Over the last few months, I’ve been playing with various Freeview HD recorders; I wrote a piece a little while ago about the work involved in thoroughly testing them, but I thought I’d say something about what I want a PVR to do for me, and how I want it to work.
Some of this is, almost certainly, biased by my long term usage of the Topfield 5800, which is one of the most customisable units around; lots of people reckon that to get the best out of it, you have to use a TAP (that’s an add-on application) called MyStuff; personally, I’ve never tried it, and use a different combination to achieve what are probably pretty similar ends.
None of the units, so far, has made me think “I’ll switch off the Toppy and use this one.” Now, partly that’s because the Toppy is nicely integrated with everything else – programmed into the Harmony remote, for example – but also because, while the gadgets I’ve been playing with will record the Freeview HD channels fine, they don’t do everything it does. And, for the time being, since most stuff isn’t actually in HD, I’m prepared to watch a few things in SD instead, or make ‘appointments to view’ for programmes such as Dr Who, so that I can view them in HD.

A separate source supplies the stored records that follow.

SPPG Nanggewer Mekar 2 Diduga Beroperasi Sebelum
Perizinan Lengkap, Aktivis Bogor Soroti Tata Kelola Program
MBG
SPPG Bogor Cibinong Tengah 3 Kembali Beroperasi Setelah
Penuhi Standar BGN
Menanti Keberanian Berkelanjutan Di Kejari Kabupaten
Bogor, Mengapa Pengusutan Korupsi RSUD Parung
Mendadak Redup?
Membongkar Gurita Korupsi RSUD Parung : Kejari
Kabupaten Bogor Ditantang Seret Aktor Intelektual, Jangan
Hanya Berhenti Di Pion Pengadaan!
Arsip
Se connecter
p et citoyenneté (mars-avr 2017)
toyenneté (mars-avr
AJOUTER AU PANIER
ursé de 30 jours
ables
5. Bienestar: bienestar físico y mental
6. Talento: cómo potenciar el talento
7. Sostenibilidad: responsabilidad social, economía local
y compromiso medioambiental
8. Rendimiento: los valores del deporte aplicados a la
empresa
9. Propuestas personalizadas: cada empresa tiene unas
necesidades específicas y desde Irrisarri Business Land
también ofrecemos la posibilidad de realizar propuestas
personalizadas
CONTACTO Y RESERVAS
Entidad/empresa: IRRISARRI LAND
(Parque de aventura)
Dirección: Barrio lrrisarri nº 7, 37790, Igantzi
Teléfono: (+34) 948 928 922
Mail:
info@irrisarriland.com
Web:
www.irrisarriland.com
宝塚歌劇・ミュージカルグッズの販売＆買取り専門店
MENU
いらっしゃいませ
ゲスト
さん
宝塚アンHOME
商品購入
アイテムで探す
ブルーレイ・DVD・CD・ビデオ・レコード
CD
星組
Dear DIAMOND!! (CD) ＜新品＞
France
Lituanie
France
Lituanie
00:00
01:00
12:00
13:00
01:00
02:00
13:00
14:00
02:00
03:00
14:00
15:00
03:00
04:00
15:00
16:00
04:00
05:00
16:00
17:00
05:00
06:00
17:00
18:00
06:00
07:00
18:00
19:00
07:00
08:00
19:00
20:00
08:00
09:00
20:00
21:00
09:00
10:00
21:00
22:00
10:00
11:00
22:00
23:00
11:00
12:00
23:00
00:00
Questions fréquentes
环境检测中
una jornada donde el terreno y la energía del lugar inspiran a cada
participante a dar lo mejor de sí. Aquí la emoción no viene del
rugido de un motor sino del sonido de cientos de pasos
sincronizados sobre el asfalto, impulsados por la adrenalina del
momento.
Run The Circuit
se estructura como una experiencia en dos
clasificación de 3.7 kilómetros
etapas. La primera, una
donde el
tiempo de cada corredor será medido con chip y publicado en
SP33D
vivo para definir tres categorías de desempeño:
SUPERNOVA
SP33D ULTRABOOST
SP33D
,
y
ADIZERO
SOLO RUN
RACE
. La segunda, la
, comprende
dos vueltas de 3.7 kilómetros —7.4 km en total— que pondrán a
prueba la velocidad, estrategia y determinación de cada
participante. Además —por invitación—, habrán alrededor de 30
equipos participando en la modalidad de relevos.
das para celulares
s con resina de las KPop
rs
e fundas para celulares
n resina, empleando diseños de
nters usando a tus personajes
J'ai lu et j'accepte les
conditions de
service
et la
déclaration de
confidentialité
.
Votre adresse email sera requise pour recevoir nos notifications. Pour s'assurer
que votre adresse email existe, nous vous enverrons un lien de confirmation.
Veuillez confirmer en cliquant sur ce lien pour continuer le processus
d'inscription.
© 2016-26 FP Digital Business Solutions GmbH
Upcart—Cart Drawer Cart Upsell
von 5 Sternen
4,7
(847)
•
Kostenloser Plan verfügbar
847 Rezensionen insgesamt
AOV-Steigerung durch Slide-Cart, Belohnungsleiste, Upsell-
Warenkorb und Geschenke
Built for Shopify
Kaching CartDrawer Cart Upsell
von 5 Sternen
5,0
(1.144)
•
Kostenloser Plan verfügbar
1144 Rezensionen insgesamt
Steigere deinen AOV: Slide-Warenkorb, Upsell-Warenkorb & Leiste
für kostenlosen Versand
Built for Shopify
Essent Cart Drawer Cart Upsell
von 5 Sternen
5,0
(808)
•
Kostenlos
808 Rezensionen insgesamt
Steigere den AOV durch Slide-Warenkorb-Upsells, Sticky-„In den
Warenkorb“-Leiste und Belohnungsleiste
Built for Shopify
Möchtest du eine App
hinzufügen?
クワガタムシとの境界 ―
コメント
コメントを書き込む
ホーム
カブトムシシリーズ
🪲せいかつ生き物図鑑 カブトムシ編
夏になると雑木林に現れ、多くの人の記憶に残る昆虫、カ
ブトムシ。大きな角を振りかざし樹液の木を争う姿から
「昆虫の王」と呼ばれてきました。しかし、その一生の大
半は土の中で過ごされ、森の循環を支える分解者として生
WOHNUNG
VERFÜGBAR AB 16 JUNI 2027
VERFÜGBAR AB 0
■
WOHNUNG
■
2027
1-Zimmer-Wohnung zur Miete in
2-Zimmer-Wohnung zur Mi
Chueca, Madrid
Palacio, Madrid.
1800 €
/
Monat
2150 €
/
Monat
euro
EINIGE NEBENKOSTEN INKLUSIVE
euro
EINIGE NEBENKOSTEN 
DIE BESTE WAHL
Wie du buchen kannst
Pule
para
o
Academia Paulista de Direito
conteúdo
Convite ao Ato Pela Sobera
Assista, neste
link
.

What I want from Freeview HD
First, when it comes to Freeview HD recorders, there are some features that are an absolute essential. Top of that list has to be a Dolby Digital output, via optical S/PDIF. For me, this means I will get surround sound, and if a box isn’t offering it (look here for more on the gory details), then it’s off my list right away.
Network media playback would be good, but not essential – my TV will handle that in SD, and will give me iPlayer via Freesat too, when Panasonic issues their update.
I prefer an internal power supply as well; there’s a lot of equipment in my living room, and tons of cables. I don’t want more boxes lying on the floor behind the boxes that actually do the work.
How a PVR should work
In terms of how a PVR should work, there are things that I’m used to, and find essential – some people might not want these, or thing them superfluous, but they’re what I find incredibly useful.
A flexible EPG
I don’t just want a fixed grid; I want to be able to zoom out, so I can see a few hours at a time, if I want, rather than planning an evening in 2 hour blocks. And I like to be able to see a list for a single channel too.
Most of all, it should be responsive; you should be able to skip through the week to see what’s on your favourite channels, without finding it a chore. You should, ideally, be able to hide the channels you never watch, too.
Series recording and persistent searches
A must these days, series recording is great, though I don’t actually use Freeview+ series links. Instead, all my programmes on the Toppy are recorded by searches; I can highlight a programme in the guide, and press a button to create a default search, which is for that show, on that channel and day, with a two hour time window. I can tweak it more, and make things even more clever – if anyone ever starts showing Oz again, my PVR will record it. Any film with the word ‘Almodovar’ in the description will be recorded, whenever and wherever it’s on.
And I can change the priority, so certain things are always set, and others will be set if they don’t clash with the more important ones. I know that, even if I miss trailers and news, the next time Dr Who starts being shown on a Saturday, it will be recorded.
Some of the PVRs I’ve looked at allow you to search the EPG, but only in real time, and you can’t save searches to happen automatically.
Freeview+ allows for ‘accurate recording’ which is great, and can cope with late changes to scheduling that searches can’t. But some channels are a bit lacklustre with their signalling, and you miss the first few seconds of a show.
Again, this is a feature I don’t use on my Toppy; instead, all my recordings start a few minutes before the scheduled time, and end a few minutes after. In the vast majority of cases, this is sufficient.
And, no, I don’t have to fast forward to the start of the programme. A bookmark is automatically placed in the recording when the start and end signals are spotted, and the archive program that I use to browse and select a recording to play automatically jumps to the first bookmark, if it’s less than a certain way into the programme.
Jumping and bookmarking
Forward and backward jumps are essential tools for watching via a PVR, as I’ve said before. And so too are bookmarks. I have a recording of last year’s excellent MGM Prom by the John Wilson Orchestra, and plenty of bookmarks, so I can skip to particular songs within it.
Those are the things that I would really miss; persistent searches mean I don’t have to spend ages wading through the paper, or the programme guide. Jumping and bookmarks mean I see what I want, and don’t waste my time with vacuous adverts. It’s little touches like this that make me return to the Toppy, and that I find frustrating when I don’t have them on another recorder.
I hate missing a couple of seconds at the start of a show. Watching adverts and juggling fast forward/rewind to get to the bit of a programme I want is tedious.
And interfaces that need lots of button presses to do simple things, or that take ages just to see everything that’s on a single channel in one evening aren’t going to make me run out and buy a new PVR.
Some of the products I’ve looked at strike me as not that much more evolved from the first generation of standard def units; none of them has yet excited me as much as the standard definition Topfield TF5800 did, back in 2005.